* **Records provided**
------------------------
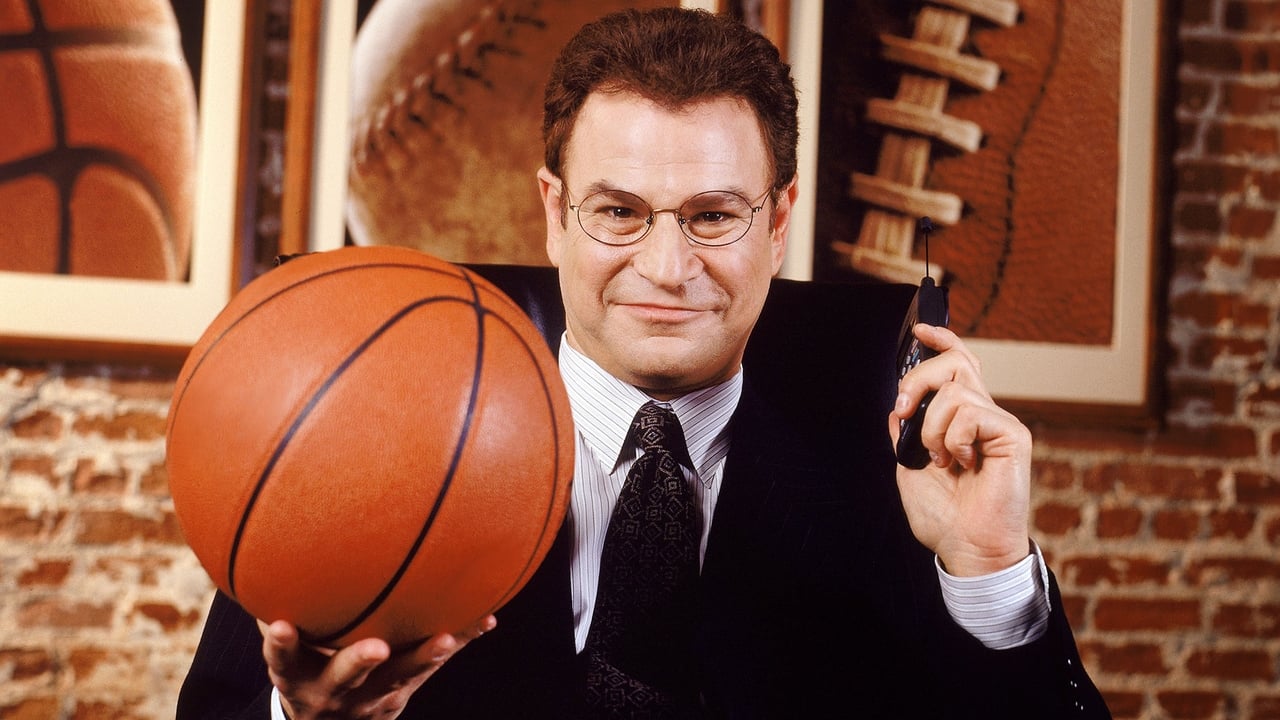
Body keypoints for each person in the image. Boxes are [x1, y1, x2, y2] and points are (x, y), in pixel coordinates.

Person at [177, 8, 1109, 719]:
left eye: (713, 216)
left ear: (778, 222)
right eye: (619, 212)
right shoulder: (362, 439)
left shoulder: (904, 477)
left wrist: (990, 574)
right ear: (555, 213)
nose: (667, 268)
------------------------
In the listing above, find the line with "right eye: (619, 212)", then copy it and every later line exactly, through the last line, and nothing else.

right eye: (619, 212)
right shoulder: (362, 439)
left shoulder: (904, 477)
left wrist: (990, 574)
right ear: (555, 213)
nose: (667, 268)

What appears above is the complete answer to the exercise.